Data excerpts
Segment Open
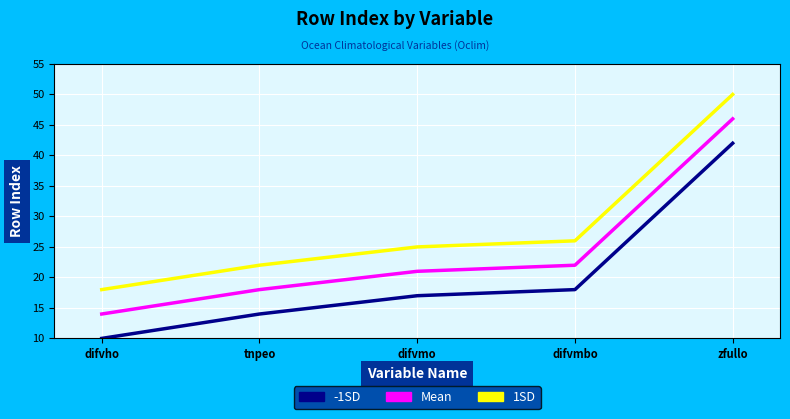

List the series in order of their peak value, lowest first.

-1SD, Mean, 1SD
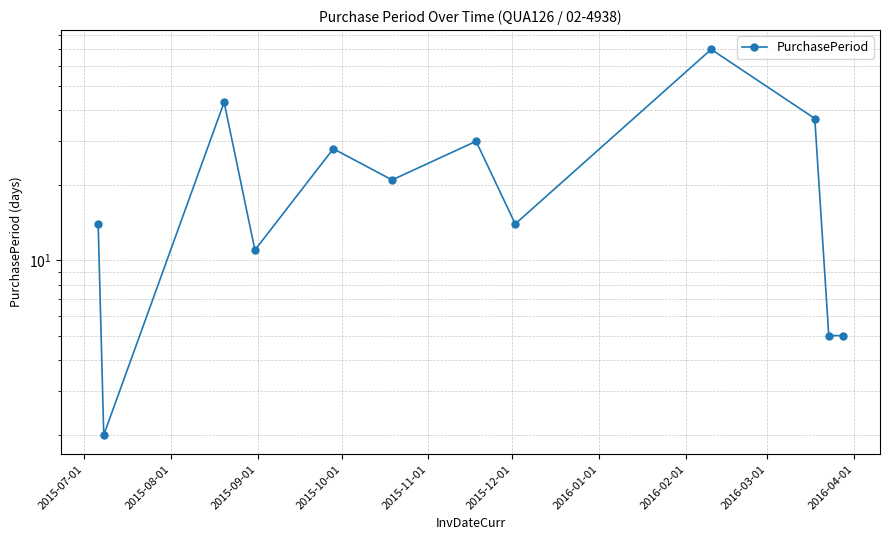

True or false: there are more than 1 points higher than both neighbors.

True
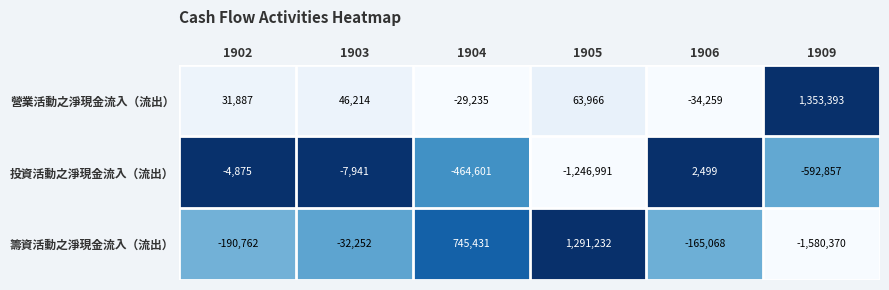

What is the total value across all series at 1902?

-163750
Segment Closed
(TASK GOAL) Rewrite all the rows above, replacing "series" with "datasets" everywhere it appears and leaving everything else as it is. Omit the pictures from your answer.

(EXPECTED ANSWER)
List the datasets in order of their peak value, lowest first.

-1SD, Mean, 1SD

True or false: there are more than 1 points higher than both neighbors.

True

What is the total value across all datasets at 1902?

-163750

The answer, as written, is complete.